Surveys, infection prevention and special interventions

Other recommendations included identifying infection control risks via surveys, strengthening guidance on assessing the scope and severity of such risks.

“The survey process is a critical oversight tool for CMS and, as such, must be meaningful,” OIG said in its report. “These homes passed Medicare’s infection control test, yet COVID-19 was able to engulf them in a matter of weeks.”

OIG refers to surveys conducted in 2020 between March and May, which found few deficiencies despite extremely high infection rates. These findings “call into question” how effective current surveys are at finding and preventing infection control issues in nursing homes, according to the report.

The first step for CMS is to seek input from a broad range of experts in infection control and prevention as part of its Technical Expert Panels, OIG suggested.

Consulting with other knowledgeable sources in infection control could help too, OIG said, naming the Association for Professionals in Infection Control and Epidemiology, the Agency for Healthcare Research and Quality, and The Joint Commission as potential contacts.

The third recommendation was to target facilities most in need of infection control intervention, providing enhanced oversight and technical assistance to these operators.

As a supplement to surveys, OIG said, there should be further analysis of care and intervention at certain nursing homes.

“These may be nursing homes with dramatic increases in mortality, a high percentage of residents with infectious diseases, or nursing homes with other characteristics that raise concern,” OIG researchers said. “This analysis could help CMS’s efforts to effectively target its resources toward nursing homes most in need of intervention.”

CMS “concurred with the intent” of the recommendations to reexamine nursing staff requirements and potentially revise them, and to target nursing homes most in need of infection control intervention and provide assistance and oversight as appropriate. CMS “neither concurred nor nonconcurred” with the recommendation to improve how surveys identify infection control risks to residents and strengthen guidance on assessing scope and severity of such risks.
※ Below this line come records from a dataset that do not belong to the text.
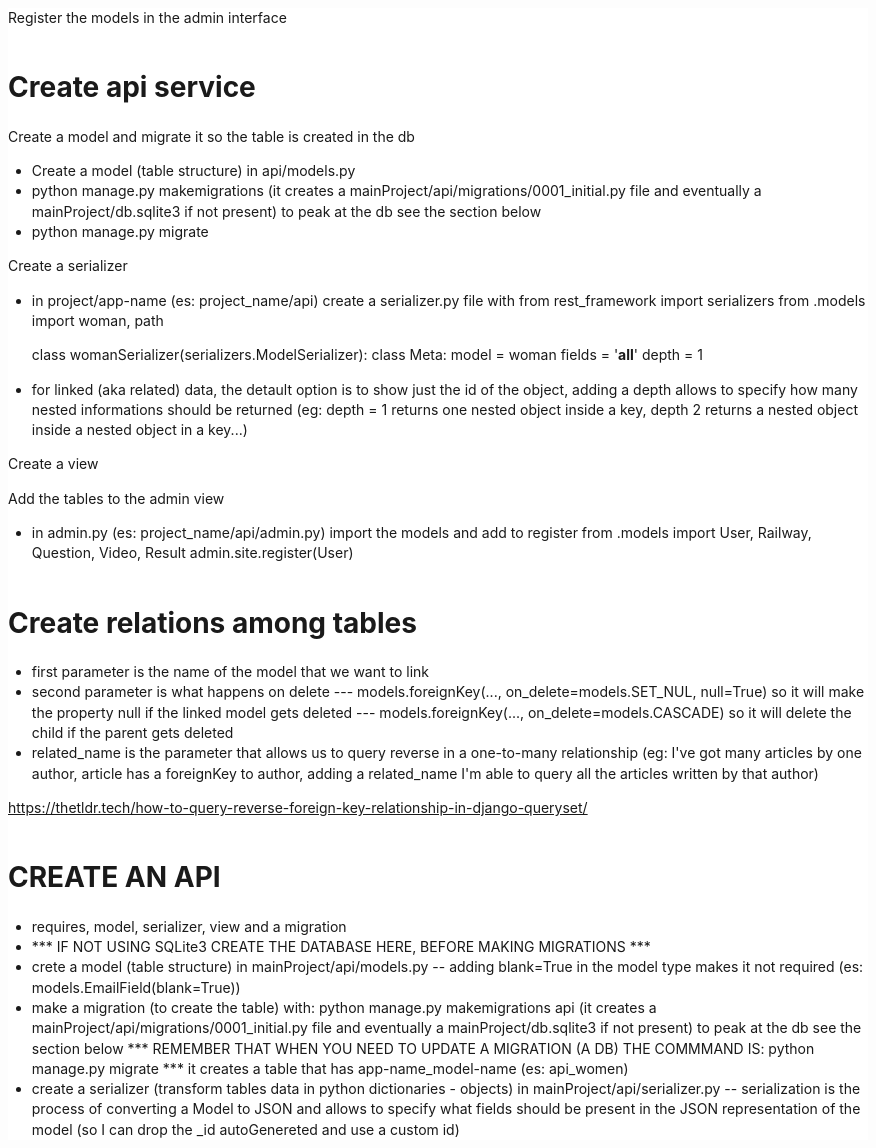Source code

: Register the models in the admin interface


# Create api service

Create a model and migrate it so the table is created in the db
- Create a model (table structure) in api/models.py
- python manage.py makemigrations                                  (it creates a mainProject/api/migrations/0001_initial.py file and eventually a mainProject/db.sqlite3 if not present)
  to peak at the db see the section below
- python manage.py migrate

Create a serializer
- in project/app-name (es: project_name/api) create a serializer.py file with
  from rest_framework import serializers
  from .models import woman, path

  class womanSerializer(serializers.ModelSerializer):
    class Meta:
      model = woman
      fields = '__all__'
      depth = 1
- for linked (aka related) data, the detault option is to show just the id of the object, adding a depth allows to specify how many nested informations should be returned (eg: depth = 1  returns one nested object inside a key, depth 2 returns a nested object inside a nested object in a key...)


Create a view

Add the tables to the admin view
- in admin.py (es: project_name/api/admin.py) import the models and add to register
  from .models import User, Railway, Question, Video, Result
  admin.site.register(User)

# Create relations among tables
- first parameter is the name of the model that we want to link
- second parameter is what happens on delete 
--- models.foreignKey(..., on_delete=models.SET_NUL, null=True) so it will make the property null if the linked model gets deleted
--- models.foreignKey(..., on_delete=models.CASCADE) so it will delete the child if the parent gets deleted
- related_name is the parameter that allows us to query reverse in a one-to-many relationship (eg: I've got many articles by one author, article has a foreignKey to author, adding a related_name I'm able to query all the articles written by that author)

https://thetldr.tech/how-to-query-reverse-foreign-key-relationship-in-django-queryset/

# CREATE AN API
- requires, model, serializer, view and a migration
- *** IF NOT USING SQLite3 CREATE THE DATABASE HERE, BEFORE MAKING MIGRATIONS ***
- crete a model (table structure) in mainProject/api/models.py
  -- adding blank=True in the model type makes it not required (es: models.EmailField(blank=True))
- make a migration (to create the table) with: python manage.py makemigrations api
  (it creates a mainProject/api/migrations/0001_initial.py file and eventually a mainProject/db.sqlite3 if not present)
  to peak at the db see the section below
  *** REMEMBER THAT WHEN YOU NEED TO UPDATE A MIGRATION (A DB) THE COMMMAND IS: python manage.py migrate ***
  it creates a table that has app-name_model-name (es: api_women)
- create a serializer (transform tables data in python dictionaries - objects) in mainProject/api/serializer.py
  -- serialization is the process of converting a Model to JSON and allows to specify what fields should be present in the JSON representation of the model (so I can drop the _id autoGenereted and use a custom id)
This isn’t the first time OIG has focused on the nursing home sector – the agency in August and October launched probes into Medicare payments to related parties, and potentially preventable hospitalizations of skilled nursing residents, respectively.

A month later, another OIG report focused on the “high and unchanged” use of psychotropic drugs in the sector. Then,; in December, OIG Chief Christi Grimm said nursing home oversight and quality would be the office’s top priority, in tandem with the Biden administration’s reform initiatives announced in February 2022.